The Naked Dead Elephant in the Middle of the Room
nytheatre.com review by Ryan Emmons
August 13, 2008
Here is a show that is so honest with itself and its audience about what it is that you cannot help but sit back and enjoy the ride. The play is structured similarly to [title of show] and in fact calls itself out on this towards the end. It opens with Edmond, a playwright who is trying to write a play. The show is aware of its theatricality from the start: Edmond is constantly explaining theatrical devices to the audience or typing out loud "the lights shift" as the lights on stage shift. The characters are always aware that what is actually happening on stage is not very good, but at least it is what people expect/want to see.
The Naked Dead Elephant in the Middle of the Room is about what it takes to get an audience into a theatre. Edmond is in a constant battle between what he wants to write and what he needs to write. The concept of the play therefore leads to nudity, violence, simulated sex, cross dressing, some very bad words, and five flamboyantly gay characters.

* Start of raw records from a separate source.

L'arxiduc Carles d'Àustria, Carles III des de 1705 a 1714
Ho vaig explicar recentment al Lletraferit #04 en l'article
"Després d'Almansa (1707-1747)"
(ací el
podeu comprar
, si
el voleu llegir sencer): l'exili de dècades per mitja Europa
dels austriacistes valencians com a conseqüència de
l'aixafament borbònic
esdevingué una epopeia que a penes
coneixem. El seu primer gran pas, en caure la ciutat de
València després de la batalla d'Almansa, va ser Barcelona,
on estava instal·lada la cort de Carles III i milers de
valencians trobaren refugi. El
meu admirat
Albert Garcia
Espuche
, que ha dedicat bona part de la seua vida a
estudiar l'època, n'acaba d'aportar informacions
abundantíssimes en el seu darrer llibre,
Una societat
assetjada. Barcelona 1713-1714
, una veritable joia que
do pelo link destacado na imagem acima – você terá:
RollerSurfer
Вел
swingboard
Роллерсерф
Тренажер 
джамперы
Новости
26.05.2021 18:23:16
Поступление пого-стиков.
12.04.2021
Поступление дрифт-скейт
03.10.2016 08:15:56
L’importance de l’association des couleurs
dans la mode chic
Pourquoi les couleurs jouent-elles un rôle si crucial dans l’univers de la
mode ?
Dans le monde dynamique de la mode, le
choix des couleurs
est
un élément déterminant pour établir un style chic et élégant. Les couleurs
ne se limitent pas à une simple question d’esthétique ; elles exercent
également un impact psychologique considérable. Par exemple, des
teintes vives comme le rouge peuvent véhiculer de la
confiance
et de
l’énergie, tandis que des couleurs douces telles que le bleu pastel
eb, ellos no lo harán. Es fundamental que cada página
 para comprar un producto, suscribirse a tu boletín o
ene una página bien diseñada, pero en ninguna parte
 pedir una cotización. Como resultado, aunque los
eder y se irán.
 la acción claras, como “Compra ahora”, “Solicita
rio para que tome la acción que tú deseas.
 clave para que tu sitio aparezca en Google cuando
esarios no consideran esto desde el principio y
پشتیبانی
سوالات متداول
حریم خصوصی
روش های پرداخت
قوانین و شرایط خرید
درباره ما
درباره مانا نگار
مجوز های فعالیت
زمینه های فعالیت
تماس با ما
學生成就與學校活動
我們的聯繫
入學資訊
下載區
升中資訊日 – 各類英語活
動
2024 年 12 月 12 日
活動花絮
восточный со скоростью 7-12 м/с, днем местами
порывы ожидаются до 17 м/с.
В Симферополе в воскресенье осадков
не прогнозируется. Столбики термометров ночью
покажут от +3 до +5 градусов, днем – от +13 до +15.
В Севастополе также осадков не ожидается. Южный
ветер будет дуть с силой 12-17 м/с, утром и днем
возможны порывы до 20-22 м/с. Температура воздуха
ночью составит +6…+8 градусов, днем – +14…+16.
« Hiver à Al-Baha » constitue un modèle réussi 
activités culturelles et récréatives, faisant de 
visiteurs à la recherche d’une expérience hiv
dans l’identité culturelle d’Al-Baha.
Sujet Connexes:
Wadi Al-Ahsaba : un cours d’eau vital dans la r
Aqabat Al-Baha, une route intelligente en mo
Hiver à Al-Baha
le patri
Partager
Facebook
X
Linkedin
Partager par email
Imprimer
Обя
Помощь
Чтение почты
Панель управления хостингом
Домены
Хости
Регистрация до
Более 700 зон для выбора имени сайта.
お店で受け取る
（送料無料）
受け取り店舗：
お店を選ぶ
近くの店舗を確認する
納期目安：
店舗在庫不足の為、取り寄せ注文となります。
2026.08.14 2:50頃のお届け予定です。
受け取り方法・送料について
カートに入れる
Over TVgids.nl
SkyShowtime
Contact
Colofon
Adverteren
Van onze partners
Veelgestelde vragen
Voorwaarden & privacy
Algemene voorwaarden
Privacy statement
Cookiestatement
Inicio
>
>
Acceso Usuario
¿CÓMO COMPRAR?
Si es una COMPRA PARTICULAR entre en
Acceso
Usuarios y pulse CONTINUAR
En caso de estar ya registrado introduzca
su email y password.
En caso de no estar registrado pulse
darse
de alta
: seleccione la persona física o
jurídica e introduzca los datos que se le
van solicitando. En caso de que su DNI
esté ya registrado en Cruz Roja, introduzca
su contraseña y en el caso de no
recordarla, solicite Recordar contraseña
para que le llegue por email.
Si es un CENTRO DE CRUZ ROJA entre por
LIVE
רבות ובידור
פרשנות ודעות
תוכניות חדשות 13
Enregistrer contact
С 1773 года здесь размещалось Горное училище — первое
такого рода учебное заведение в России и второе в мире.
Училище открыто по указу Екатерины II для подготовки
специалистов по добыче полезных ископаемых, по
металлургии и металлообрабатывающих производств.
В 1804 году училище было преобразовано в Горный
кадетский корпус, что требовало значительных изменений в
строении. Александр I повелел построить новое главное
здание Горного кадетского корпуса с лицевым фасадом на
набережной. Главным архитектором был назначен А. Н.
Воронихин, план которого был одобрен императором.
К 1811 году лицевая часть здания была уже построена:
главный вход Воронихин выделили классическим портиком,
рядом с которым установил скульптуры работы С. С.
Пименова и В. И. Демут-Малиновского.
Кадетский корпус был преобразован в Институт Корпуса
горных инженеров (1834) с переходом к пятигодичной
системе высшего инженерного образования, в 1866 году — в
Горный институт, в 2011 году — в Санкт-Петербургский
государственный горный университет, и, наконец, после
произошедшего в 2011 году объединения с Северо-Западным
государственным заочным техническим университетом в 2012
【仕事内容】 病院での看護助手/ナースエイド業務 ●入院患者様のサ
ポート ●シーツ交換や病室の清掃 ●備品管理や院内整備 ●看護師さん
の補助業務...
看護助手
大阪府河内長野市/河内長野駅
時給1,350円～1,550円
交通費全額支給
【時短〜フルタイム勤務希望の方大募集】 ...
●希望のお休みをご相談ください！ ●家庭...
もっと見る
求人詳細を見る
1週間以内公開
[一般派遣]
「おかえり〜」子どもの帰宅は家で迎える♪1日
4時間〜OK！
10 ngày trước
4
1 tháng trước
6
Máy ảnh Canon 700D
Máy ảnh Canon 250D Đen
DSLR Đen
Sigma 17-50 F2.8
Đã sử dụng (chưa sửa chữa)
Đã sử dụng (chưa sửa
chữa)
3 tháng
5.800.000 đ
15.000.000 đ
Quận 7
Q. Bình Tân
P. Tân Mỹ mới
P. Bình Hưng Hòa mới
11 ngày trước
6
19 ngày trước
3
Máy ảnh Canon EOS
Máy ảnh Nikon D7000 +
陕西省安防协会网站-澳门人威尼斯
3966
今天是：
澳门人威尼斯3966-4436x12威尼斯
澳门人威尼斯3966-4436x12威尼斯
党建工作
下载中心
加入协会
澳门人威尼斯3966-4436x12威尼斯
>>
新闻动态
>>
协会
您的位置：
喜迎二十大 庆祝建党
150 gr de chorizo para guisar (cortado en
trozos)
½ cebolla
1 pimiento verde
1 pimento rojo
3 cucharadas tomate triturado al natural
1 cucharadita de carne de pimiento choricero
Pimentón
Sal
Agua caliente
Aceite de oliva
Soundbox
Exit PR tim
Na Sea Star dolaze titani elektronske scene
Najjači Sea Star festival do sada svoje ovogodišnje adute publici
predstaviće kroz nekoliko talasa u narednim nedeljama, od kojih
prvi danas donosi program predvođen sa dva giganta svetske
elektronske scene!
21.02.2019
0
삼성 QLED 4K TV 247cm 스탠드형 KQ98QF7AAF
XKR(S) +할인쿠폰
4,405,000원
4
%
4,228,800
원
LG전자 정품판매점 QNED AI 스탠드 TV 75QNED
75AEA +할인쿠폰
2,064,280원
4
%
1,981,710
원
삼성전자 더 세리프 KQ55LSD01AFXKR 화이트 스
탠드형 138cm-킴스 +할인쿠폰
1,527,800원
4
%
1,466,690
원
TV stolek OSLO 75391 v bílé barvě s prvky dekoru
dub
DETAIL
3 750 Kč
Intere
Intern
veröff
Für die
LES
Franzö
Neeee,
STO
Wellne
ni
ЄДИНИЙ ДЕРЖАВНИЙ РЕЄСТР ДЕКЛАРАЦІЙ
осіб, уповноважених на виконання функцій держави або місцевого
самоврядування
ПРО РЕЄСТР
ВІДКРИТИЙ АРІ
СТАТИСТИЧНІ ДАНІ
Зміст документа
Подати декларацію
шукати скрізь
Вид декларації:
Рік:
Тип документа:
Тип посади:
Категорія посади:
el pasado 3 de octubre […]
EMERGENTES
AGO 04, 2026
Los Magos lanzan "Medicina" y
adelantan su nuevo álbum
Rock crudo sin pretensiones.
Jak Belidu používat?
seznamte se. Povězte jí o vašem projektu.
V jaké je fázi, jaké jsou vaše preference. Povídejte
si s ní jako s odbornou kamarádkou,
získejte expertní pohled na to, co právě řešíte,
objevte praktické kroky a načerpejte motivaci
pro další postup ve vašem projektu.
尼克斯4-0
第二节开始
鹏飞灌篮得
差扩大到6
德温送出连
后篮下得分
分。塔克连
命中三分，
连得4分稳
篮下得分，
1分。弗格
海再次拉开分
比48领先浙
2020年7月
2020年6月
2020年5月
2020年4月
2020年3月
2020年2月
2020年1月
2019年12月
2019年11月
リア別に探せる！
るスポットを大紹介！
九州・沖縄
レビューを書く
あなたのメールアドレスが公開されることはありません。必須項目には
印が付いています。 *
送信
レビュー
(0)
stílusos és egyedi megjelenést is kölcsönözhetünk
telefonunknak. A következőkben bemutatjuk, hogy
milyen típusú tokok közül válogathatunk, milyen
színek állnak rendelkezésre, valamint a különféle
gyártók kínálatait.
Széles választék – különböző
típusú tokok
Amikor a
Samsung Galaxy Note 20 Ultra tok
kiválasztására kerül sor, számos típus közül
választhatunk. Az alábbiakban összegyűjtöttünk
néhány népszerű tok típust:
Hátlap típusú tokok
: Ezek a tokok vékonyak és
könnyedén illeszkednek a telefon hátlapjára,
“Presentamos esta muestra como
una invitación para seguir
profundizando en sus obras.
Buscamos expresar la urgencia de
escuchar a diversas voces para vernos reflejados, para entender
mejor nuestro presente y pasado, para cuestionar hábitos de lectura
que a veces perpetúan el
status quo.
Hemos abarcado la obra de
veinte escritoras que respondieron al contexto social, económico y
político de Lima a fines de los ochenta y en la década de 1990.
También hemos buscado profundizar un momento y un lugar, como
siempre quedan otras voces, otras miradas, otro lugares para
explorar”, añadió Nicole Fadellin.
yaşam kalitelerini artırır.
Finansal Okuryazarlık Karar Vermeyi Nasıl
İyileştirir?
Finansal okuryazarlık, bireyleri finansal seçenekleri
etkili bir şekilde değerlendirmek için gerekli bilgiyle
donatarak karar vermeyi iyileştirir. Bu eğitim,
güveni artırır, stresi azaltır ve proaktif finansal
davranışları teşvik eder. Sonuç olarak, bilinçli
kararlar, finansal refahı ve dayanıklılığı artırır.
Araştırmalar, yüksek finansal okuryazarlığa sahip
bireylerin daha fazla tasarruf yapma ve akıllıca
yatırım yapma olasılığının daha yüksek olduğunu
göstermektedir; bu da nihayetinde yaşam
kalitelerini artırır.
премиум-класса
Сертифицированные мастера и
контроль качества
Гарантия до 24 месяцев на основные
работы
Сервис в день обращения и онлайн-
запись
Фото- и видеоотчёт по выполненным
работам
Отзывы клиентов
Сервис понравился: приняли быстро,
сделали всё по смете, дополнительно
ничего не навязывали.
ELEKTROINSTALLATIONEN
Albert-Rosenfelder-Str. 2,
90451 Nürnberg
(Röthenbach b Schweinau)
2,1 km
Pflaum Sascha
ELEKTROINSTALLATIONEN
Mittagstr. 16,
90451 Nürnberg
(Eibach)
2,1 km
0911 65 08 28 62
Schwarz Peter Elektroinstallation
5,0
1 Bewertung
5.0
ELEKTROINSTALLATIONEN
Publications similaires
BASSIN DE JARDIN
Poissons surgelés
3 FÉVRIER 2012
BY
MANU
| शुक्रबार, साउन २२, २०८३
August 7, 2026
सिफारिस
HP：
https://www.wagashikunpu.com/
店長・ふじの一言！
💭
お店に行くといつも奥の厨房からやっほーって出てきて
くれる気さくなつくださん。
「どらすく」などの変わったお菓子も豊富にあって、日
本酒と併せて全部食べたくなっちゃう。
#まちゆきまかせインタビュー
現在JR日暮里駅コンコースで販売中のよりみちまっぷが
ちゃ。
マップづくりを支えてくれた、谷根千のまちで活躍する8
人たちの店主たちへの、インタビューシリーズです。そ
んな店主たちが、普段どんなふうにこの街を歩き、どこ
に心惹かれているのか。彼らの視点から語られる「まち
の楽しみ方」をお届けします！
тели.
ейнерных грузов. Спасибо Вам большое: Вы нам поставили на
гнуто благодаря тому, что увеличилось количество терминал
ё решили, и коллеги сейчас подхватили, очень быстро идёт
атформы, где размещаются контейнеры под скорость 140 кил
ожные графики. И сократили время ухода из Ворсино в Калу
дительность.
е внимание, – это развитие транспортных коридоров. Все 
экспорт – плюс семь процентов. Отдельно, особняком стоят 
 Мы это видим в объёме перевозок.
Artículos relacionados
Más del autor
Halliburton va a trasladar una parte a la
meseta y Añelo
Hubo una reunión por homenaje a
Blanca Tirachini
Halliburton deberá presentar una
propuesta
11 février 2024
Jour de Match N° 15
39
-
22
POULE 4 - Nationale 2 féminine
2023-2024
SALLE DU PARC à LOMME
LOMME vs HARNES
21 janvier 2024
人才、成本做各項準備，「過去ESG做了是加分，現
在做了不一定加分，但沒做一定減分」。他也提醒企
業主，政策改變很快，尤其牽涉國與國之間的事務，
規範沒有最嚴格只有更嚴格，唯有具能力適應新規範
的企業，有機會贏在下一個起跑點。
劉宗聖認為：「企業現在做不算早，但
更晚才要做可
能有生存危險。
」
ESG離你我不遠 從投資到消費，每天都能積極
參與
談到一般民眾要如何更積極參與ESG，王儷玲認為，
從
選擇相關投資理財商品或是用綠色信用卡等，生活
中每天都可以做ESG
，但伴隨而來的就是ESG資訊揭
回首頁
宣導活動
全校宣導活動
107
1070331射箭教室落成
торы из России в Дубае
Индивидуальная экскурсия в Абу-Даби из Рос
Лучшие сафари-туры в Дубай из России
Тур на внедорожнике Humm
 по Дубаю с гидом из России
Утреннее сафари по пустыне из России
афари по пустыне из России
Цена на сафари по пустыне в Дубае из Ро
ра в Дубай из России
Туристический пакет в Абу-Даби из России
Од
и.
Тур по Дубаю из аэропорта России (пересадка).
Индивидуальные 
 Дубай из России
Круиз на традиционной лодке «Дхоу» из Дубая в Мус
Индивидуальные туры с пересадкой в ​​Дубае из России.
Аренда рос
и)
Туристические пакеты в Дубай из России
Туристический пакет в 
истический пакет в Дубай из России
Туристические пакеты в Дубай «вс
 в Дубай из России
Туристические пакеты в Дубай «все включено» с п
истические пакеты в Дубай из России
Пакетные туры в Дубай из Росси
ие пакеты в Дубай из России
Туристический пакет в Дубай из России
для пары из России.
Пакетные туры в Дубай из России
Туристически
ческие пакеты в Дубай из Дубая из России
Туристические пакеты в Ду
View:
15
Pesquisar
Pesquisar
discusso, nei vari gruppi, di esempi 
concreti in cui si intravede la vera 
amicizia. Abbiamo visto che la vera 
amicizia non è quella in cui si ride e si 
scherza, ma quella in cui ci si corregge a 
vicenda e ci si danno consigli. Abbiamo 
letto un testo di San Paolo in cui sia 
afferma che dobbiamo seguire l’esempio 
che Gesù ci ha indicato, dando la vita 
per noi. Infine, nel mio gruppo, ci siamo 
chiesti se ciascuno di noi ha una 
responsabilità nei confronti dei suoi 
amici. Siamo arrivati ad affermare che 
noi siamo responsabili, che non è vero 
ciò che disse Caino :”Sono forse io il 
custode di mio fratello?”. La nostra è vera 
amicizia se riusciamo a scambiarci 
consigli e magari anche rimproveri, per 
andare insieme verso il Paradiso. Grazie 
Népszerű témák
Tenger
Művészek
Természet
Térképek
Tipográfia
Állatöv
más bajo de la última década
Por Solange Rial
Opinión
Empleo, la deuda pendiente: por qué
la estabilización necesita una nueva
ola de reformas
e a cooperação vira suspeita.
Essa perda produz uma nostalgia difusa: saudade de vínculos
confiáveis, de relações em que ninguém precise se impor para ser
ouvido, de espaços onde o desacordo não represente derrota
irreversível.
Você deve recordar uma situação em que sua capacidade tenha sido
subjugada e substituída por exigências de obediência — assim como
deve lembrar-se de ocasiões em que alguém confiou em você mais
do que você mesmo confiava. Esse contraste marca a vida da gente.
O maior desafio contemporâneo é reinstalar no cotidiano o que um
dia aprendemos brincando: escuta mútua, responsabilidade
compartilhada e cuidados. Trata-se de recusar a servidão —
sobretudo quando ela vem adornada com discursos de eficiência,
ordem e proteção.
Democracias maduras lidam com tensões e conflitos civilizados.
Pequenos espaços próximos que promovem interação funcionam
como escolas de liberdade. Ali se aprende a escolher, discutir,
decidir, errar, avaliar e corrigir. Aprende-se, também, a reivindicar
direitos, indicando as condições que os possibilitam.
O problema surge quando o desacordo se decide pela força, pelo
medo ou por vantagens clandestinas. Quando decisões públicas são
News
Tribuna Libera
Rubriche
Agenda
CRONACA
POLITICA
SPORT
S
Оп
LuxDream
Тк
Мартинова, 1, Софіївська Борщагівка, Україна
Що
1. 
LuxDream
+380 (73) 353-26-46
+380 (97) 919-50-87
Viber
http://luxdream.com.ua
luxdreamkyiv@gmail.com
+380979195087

Larson Rose does an excellent job in directing such a trashy play (that he also wrote). This is a play that could easily reprimand and bite the audience for coming just for cheap thrills, but this production never does more than point out the frivolousness of this kind of theatre. Our leading character Edmond suggests that perhaps one day people will be ready for a different kind of theatre but that it is not his battle to fight—the battle he is fighting is to get an audience. Behind every taboo act there is little reason why it is happening other than that this is what sells and creates a stir (or press). The question of The Naked Dead Elephant in the Middle of the Room becomes, what am I looking for when I go to a play?
Edmond's boyfriend Jack is played by Jim deProphetis who is convincing in any scenario that Edmond writes him into, from having sex with a critic (Jesse Stewart) to cheating on his boyfriend with a tall man dressed like Scarlett O'Hara (played by Zach Held). Keith Broughton plays Edmond. The fifth character is a silent role played by Roy James Brown. The gimmick here is that it would be too expensive to pay an actor who has lines, so they just use "the house manager." This leads to a very funny bit of audience participation when a fifth character is needed to say a line.
Overall the acting is, very much like the plot, supported by very little. I never got the sense that these characters believed what was happening on stage was real. It seemed as though they knew as well as the audience that any scene could be re-written and that this was in fact a play. Everything was a little bit funny to the actors on stage, even if someone was being shot. I could not tell if this was a case of intentionally bad acting , but what I got was this: you do not need good acting or a rotating set or almost any plot or cool lighting—all you need is five guys willing to drop their shorts and expose. . .the true motivation of what attracts people to the theatre.